Version comparison data:

○ ○ ○ ○ ○

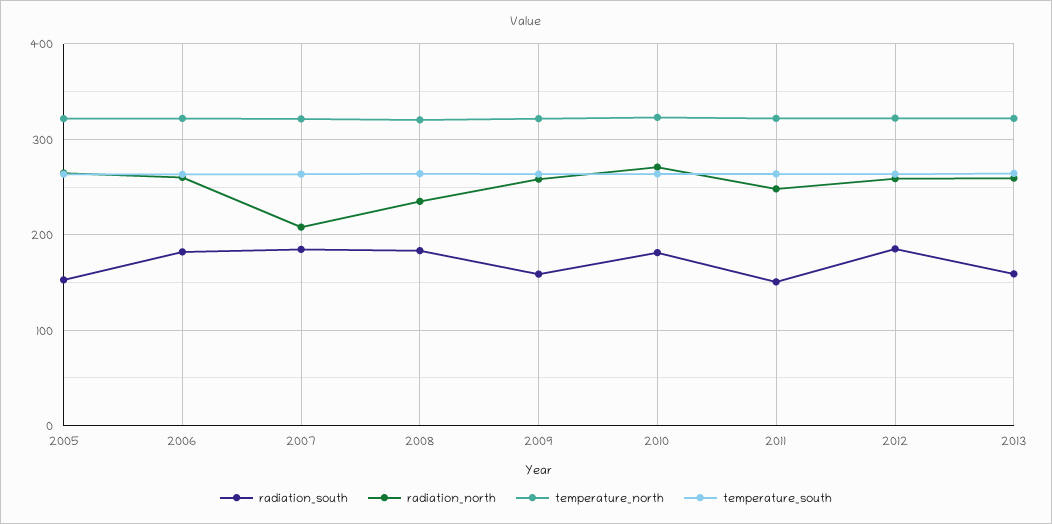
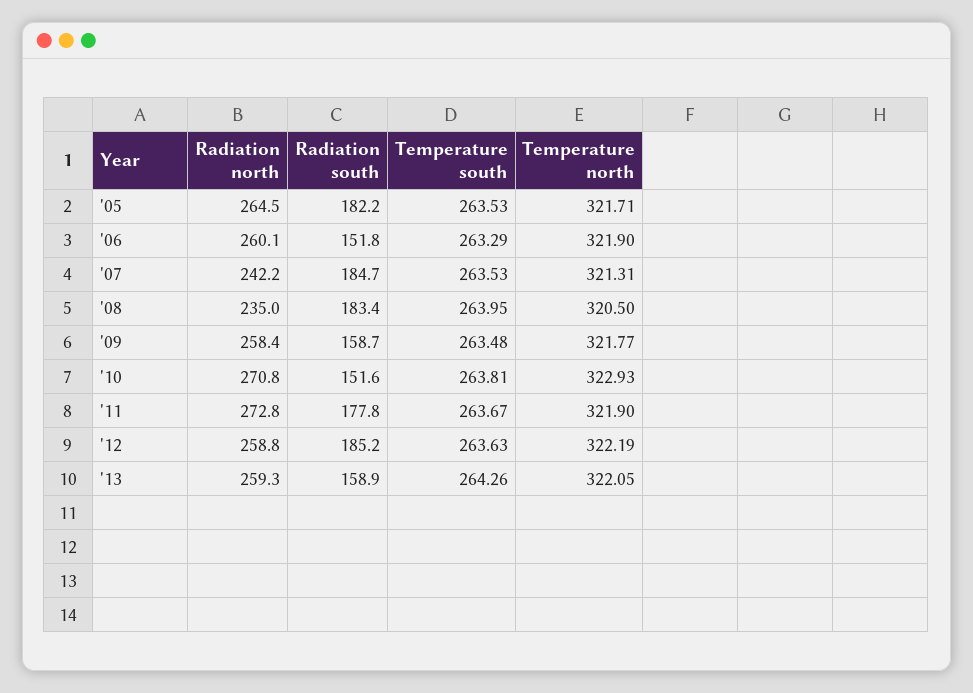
  {
    "radiation_south": {
-     "2005": 150,
+     "2005": 182.2,
-     "2006": 180,
+     "2006": 151.8,
      "2007": 184.7,
      "2008": 183.4,
      "2009": 158.7,
-     "2010": 180,
+     "2010": 151.6,
-     "2011": 150,
+     "2011": 177.8,
      "2012": 185.2,
      "2013": 158.9
    },
    "radiation_north": {
      "2005": 264.5,
      "2006": 260.1,
-     "2007": 210,
+     "2007": 242.2,
      "2008": 235,
      "2009": 258.4,
      "2010": 270.8,
-     "2011": 250,
+     "2011": 272.8,
      "2012": 258.8,
      "2013": 259.3
    },
    "temperature_north": {
      "2005": 321.71,
      "2006": 321.9,
      "2007": 321.31,
      "2008": 320.5,
      "2009": 321.77,
      "2010": 322.93,
      "2011": 321.9,
      "2012": 322.19,
      "2013": 322.05
    },
    "temperature_south": {
      "2005": 263.53,
      "2006": 263.29,
      "2007": 263.53,
      "2008": 263.95,
      "2009": 263.48,
      "2010": 263.81,
      "2011": 263.67,
      "2012": 263.63,
      "2013": 264.26
    }
  }

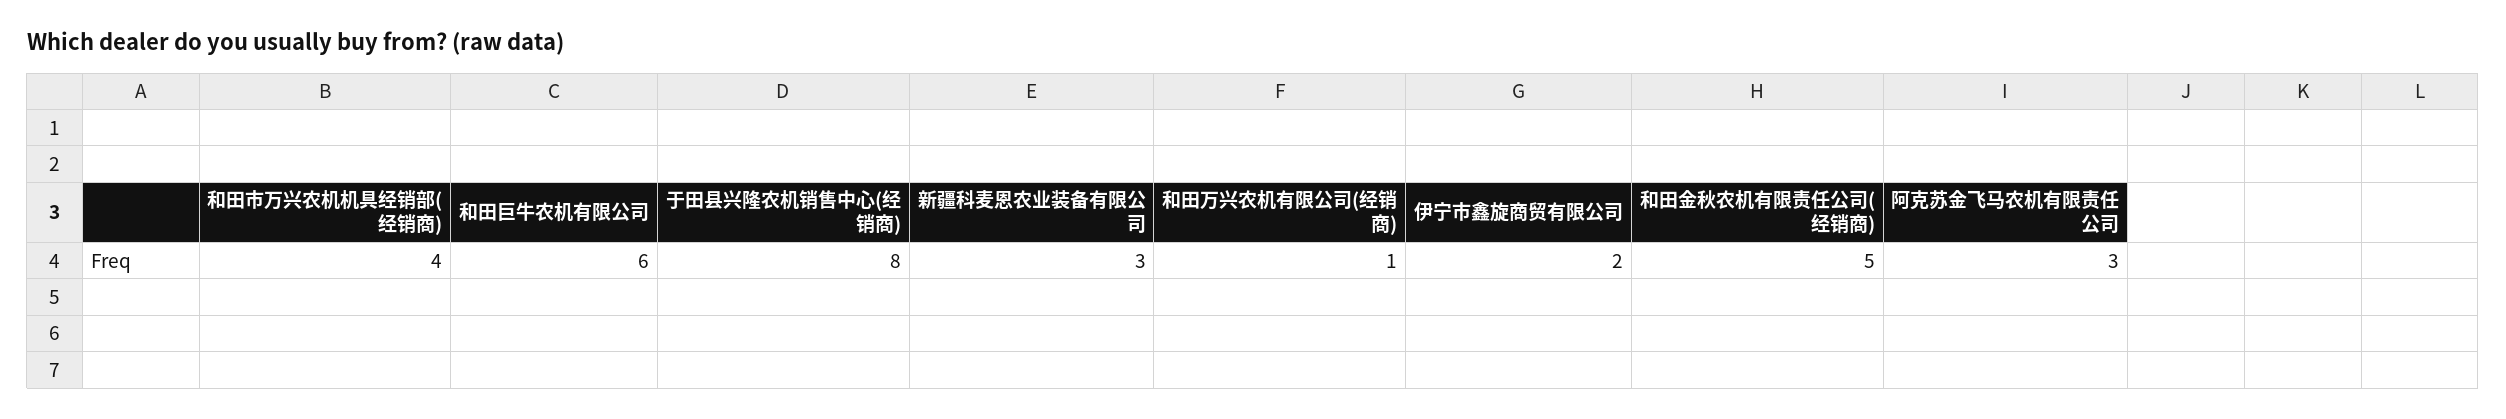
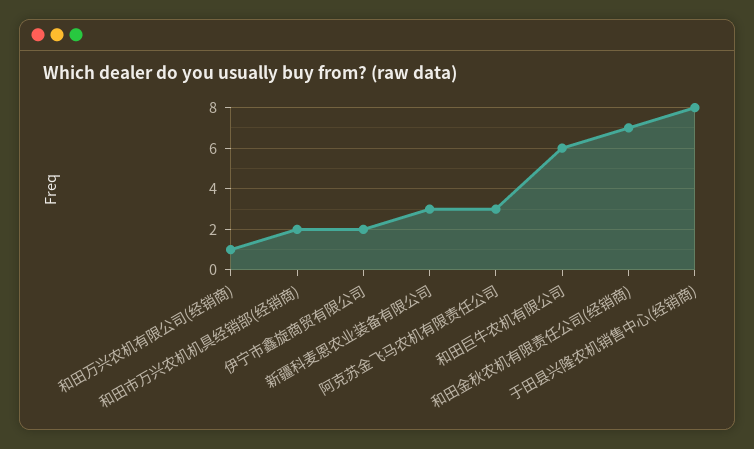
  {
-   "和田市万兴农机机具经销部(经销商)": 4,
+   "和田市万兴农机机具经销部(经销商)": 2,
    "和田巨牛农机有限公司": 6,
    "于田县兴隆农机销售中心(经销商)": 8,
    "新疆科麦恩农业装备有限公司": 3,
    "和田万兴农机有限公司(经销商)": 1,
    "伊宁市鑫旋商贸有限公司": 2,
-   "和田金秋农机有限责任公司(经销商)": 5,
+   "和田金秋农机有限责任公司(经销商)": 7,
    "阿克苏金飞马农机有限责任公司": 3
  }

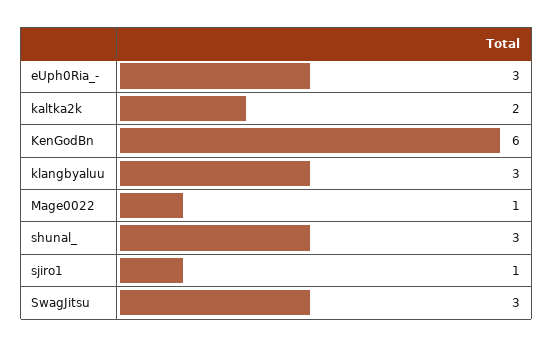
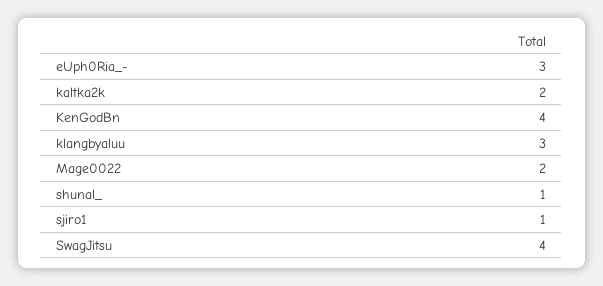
  {
    "eUph0Ria_-": 3,
    "kaltka2k": 2,
-   "KenGodBn": 6,
+   "KenGodBn": 4,
    "klangbyaluu": 3,
-   "Mage0022": 1,
+   "Mage0022": 2,
-   "shunal_": 3,
+   "shunal_": 1,
    "sjiro1": 1,
-   "SwagJitsu": 3
+   "SwagJitsu": 4
  }

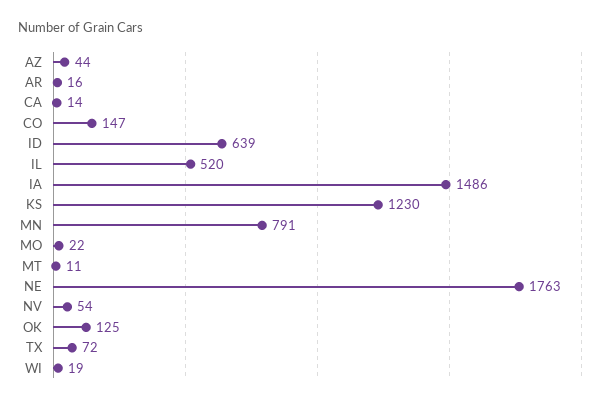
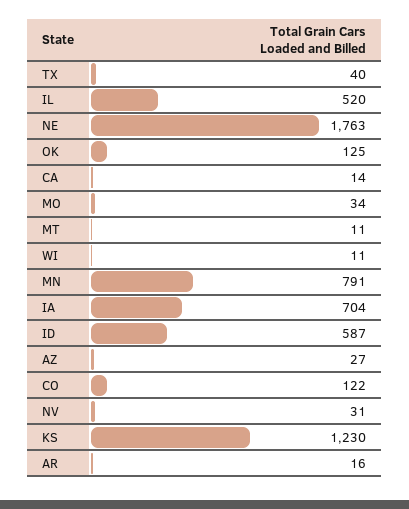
  {
-   "AZ": 44,
+   "AZ": 27,
    "AR": 16,
    "CA": 14,
-   "CO": 147,
+   "CO": 122,
-   "ID": 639,
+   "ID": 587,
    "IL": 520,
-   "IA": 1486,
+   "IA": 704,
    "KS": 1230,
    "MN": 791,
-   "MO": 22,
+   "MO": 34,
    "MT": 11,
    "NE": 1763,
-   "NV": 54,
+   "NV": 31,
    "OK": 125,
-   "TX": 72,
+   "TX": 40,
-   "WI": 19
+   "WI": 11
  }

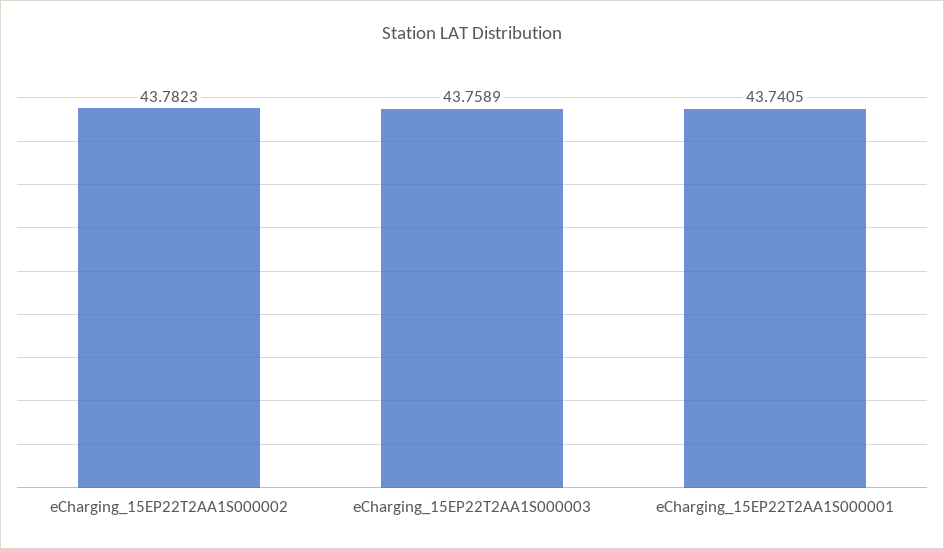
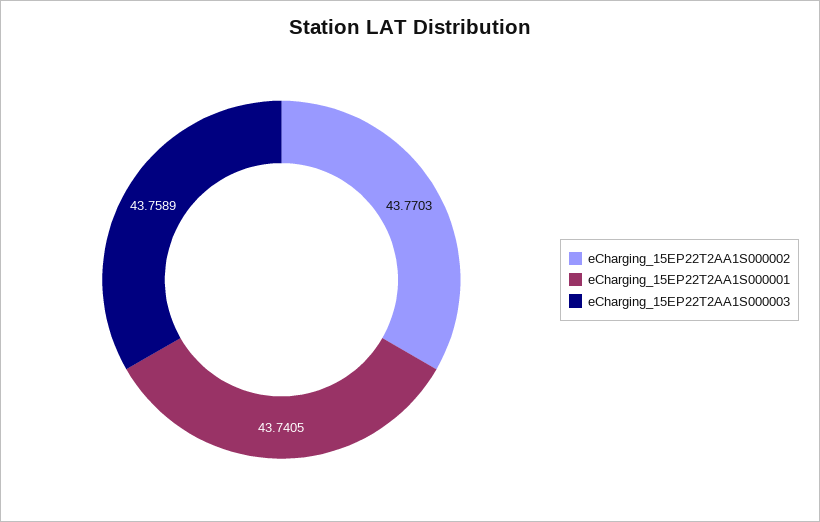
  {
-   "eCharging_15EP22T2AA1S000002": 43.7823,
+   "eCharging_15EP22T2AA1S000002": 43.7703,
    "eCharging_15EP22T2AA1S000003": 43.7589,
    "eCharging_15EP22T2AA1S000001": 43.7405
  }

○ ○ ○ ○ ○

#### AIM OF THE EXERCISE:
Whenever a line of the data above holds the word "和田市万兴农机机具经销部", it counts once; report the total number of such lines and nothing more.

#### COMPLETED TASK:
2